ASSIGNED TASK — Extend the report below on the China-Asean expo and the RCEP, starting after its final sentence.

EXCERPT —
────────────────────────────────────────

Matthews said the annual expo demonstrates China’s commitment to further opening up its economy and huge market for Asean.
Thai Deputy Prime Minister and Commerce Minister Jurin Laksanawisit said during the expo that his country is willing to deepen cooperation to make China-Asean trade more convenient.
He said Thailand will fully leverage resources offered by the China-Asean free trade area to create a stable and predictable business environment for companies and investors.
Malaysia’s Deputy Minister of International Trade and Industry Lim Ban Hong said during the expo the RCEP would reduce trade friction, spur free trade and globalisation.
He said the RCEP would lay a solid foundation for wider, deeper, and stronger China-Asean cooperation and bring more benefits to the countries concerned.
Nick Koay, chairman of the Malaysian Chamber of Commerce and Industry in China, told the Global Times investors from China and Malaysia would be able to invest and procure each other’s goods with greater convenience under the RCEP.

────────────────────────────────────────

LISTED ENTRIES —

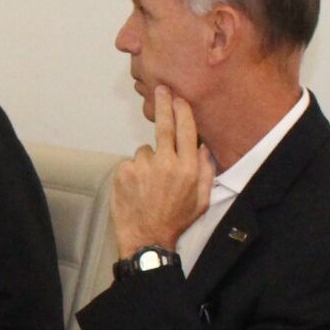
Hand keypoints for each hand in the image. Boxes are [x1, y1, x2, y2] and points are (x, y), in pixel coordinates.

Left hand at [110, 86, 214, 256]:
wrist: (147, 238)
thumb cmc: (176, 221)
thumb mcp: (202, 200)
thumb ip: (206, 172)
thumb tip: (206, 149)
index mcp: (187, 169)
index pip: (187, 131)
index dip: (182, 111)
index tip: (179, 98)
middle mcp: (166, 164)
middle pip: (164, 126)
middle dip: (164, 105)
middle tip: (162, 90)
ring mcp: (142, 167)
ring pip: (145, 151)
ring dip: (148, 161)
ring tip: (150, 184)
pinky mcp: (124, 172)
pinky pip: (131, 163)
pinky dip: (134, 172)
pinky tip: (138, 188)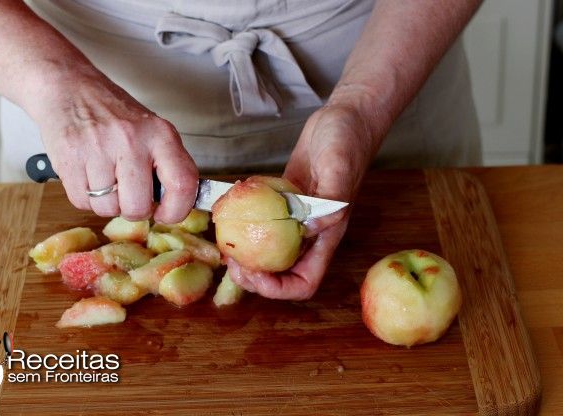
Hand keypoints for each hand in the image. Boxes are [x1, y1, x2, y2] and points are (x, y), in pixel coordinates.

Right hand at [33, 70, 197, 222]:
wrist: (69, 87)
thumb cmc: (114, 114)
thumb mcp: (152, 130)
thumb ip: (167, 164)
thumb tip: (177, 204)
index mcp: (160, 134)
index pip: (182, 184)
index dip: (177, 210)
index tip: (166, 213)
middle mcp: (131, 141)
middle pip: (138, 207)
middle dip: (134, 210)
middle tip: (129, 195)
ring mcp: (98, 150)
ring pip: (108, 209)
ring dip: (107, 203)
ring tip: (105, 179)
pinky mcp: (69, 159)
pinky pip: (82, 202)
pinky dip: (85, 197)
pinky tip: (88, 175)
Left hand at [227, 104, 375, 299]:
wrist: (346, 117)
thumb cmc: (348, 141)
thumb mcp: (339, 168)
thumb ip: (329, 201)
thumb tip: (308, 229)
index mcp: (326, 235)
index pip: (304, 282)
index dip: (277, 289)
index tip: (252, 274)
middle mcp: (311, 233)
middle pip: (282, 273)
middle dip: (254, 277)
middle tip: (231, 261)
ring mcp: (297, 218)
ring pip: (270, 250)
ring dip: (248, 255)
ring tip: (226, 242)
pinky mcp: (286, 201)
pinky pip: (264, 221)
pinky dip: (246, 223)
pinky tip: (231, 212)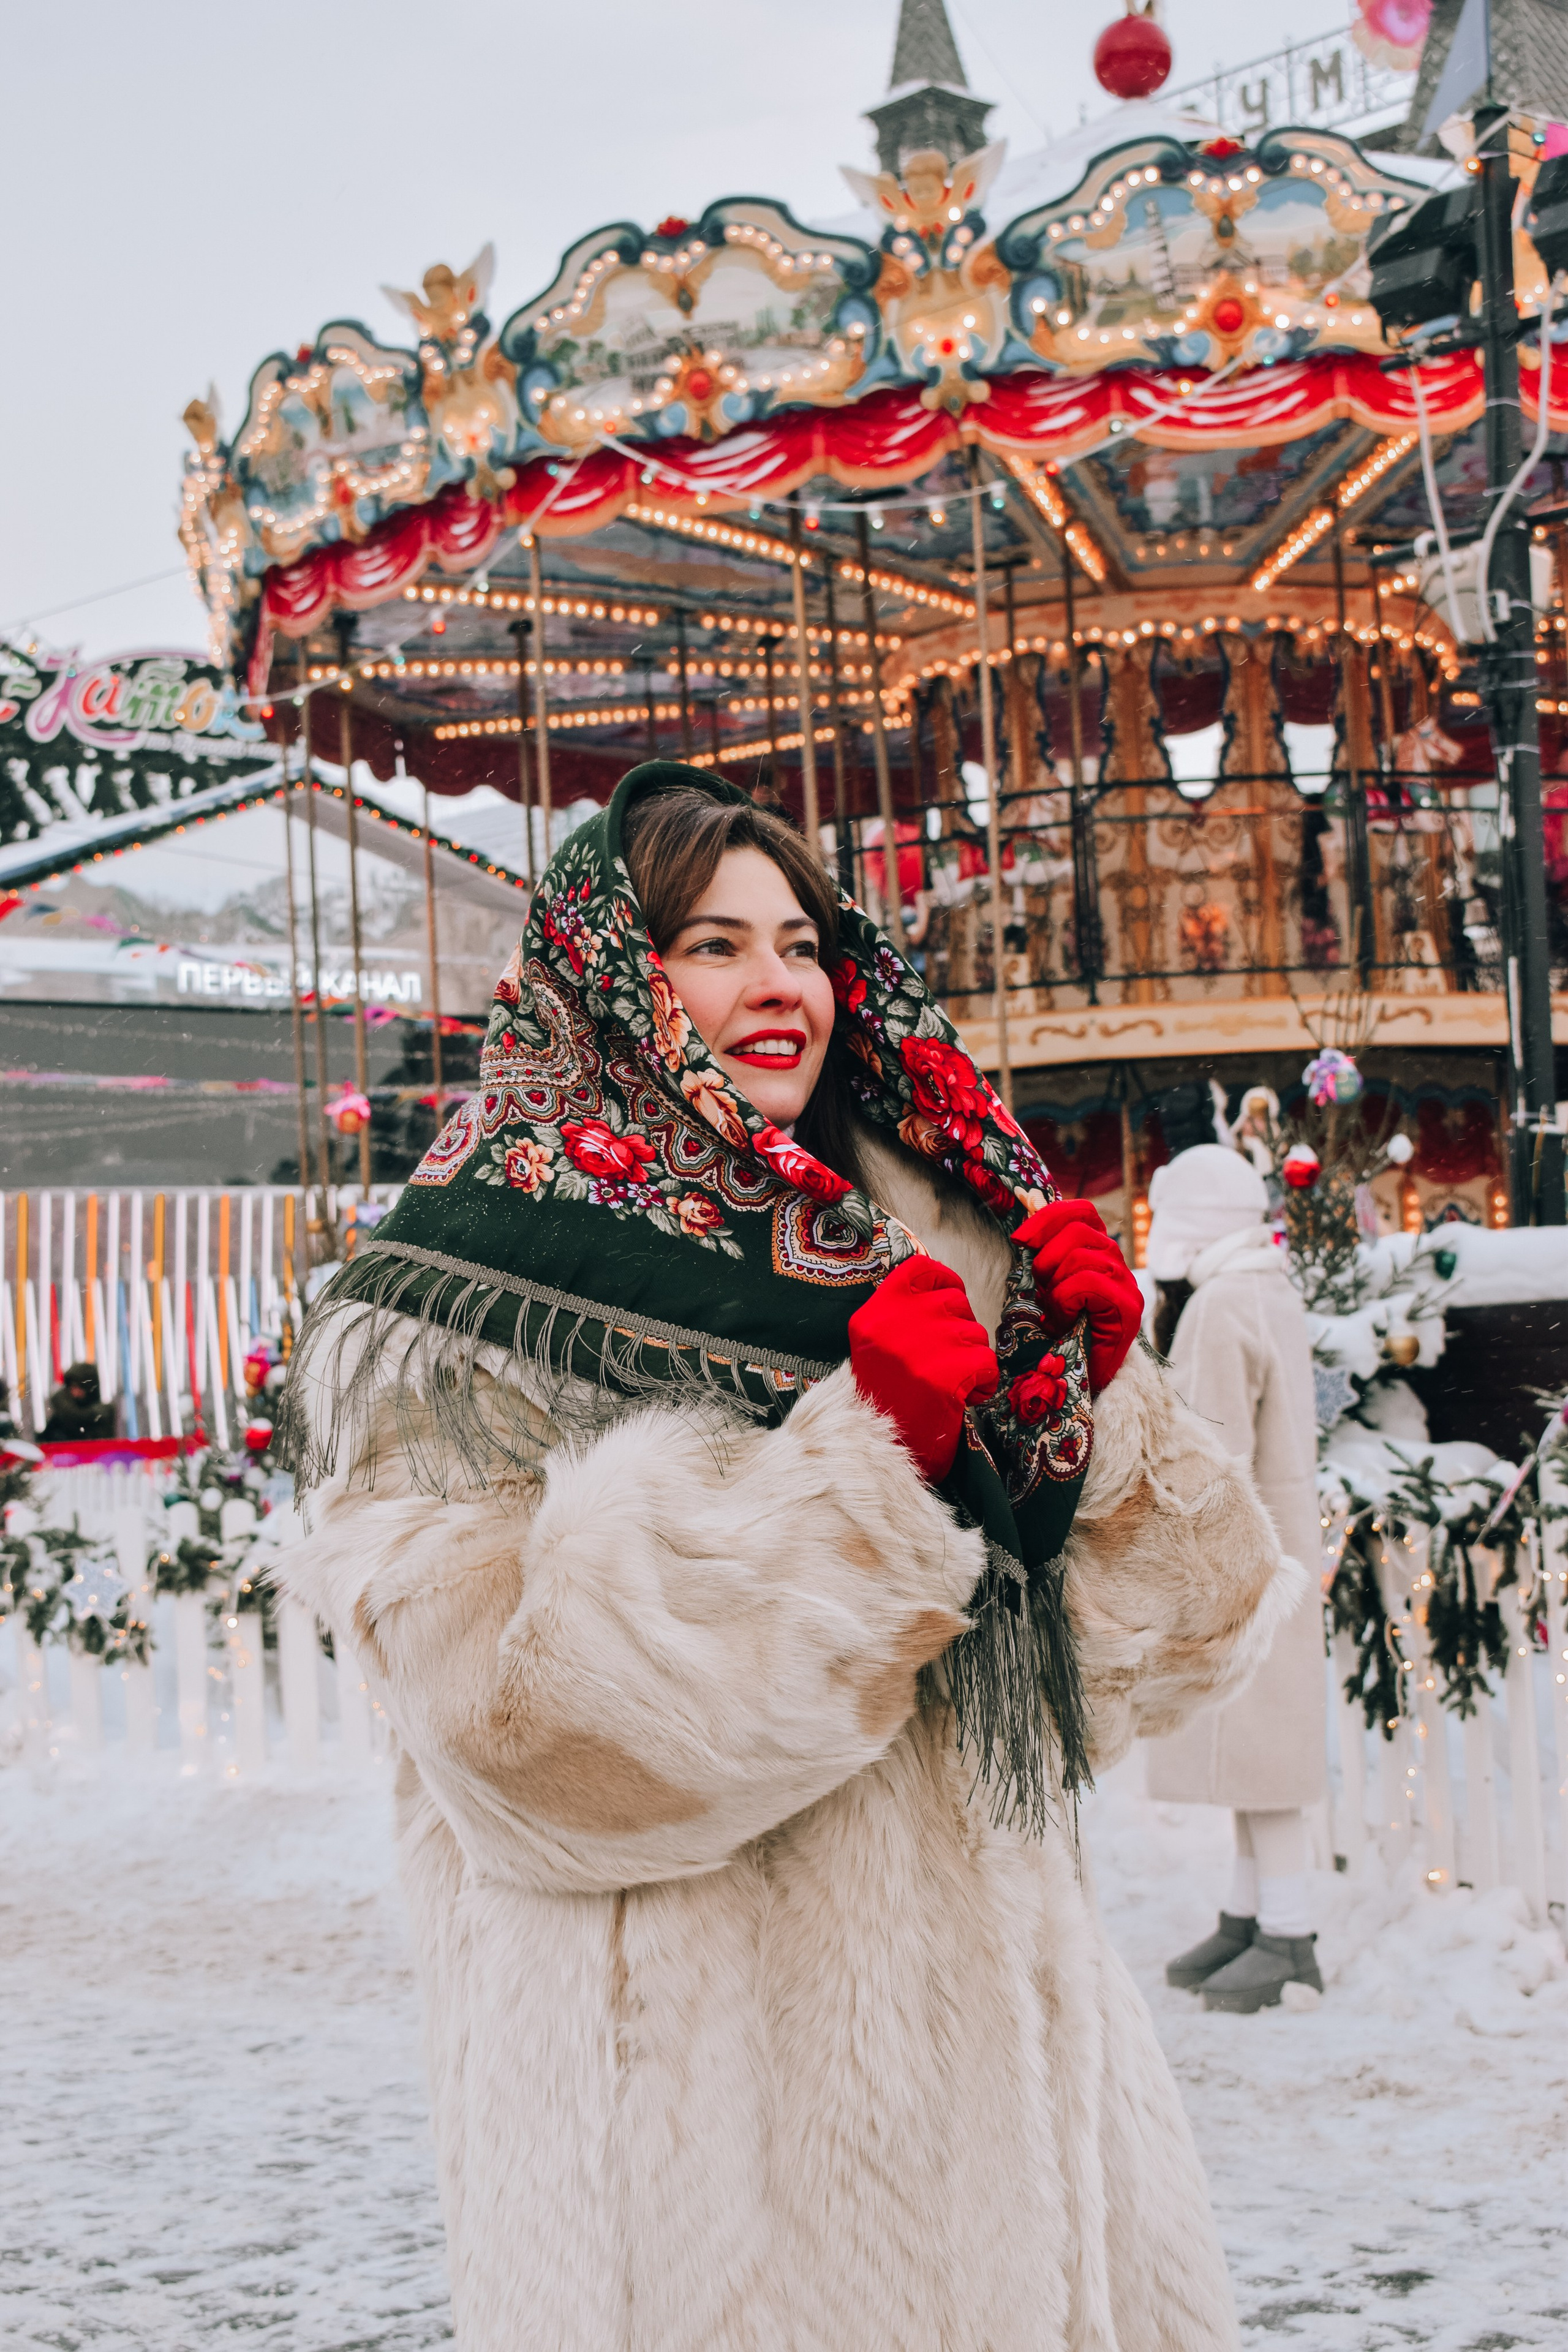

────────────────────────────────────────

WRITTEN RESPONSE —
He noted Malaysia is currently benefiting from the relocation of some China-based supply chains that seek to mitigate the costs of higher tariffs generated by US-led trade war against China.
Indeed, the restructuring of industrial chains and an urgency to recover economies from the pandemic have boosted demand for freer trade, and it is against this backdrop that the RCEP was inked.
The Indian factor had also added spice to the 17th China-Asean expo, which was seen by Chinese venture capitalists (VC) and tech firms as a platform to look for alternative investment sites.
Chinese VCs are in the midst of shifting focus to business-friendly Asean after encountering geo-political problems and protectionism in the West and more recently, India.
Li Jian, founder and CEO of Chinese consulting firm Draphant, told the Global Times that Chinese VC investors that previously favoured India are now looking at Indonesia and other Asean nations.India’s foreign investment policy was amended in April, making government approval mandatory for FDI from border countries - a policy seen as directing at Chinese in India-China border spat.
“Since those investors cannot invest in India because of policy curbs, they’re leaning more toward Asean markets like Indonesia, ” said Li.
Li noted that Asean countries have generally performed well in battling the Covid-19 pandemic, thus injecting confidence in business recovery.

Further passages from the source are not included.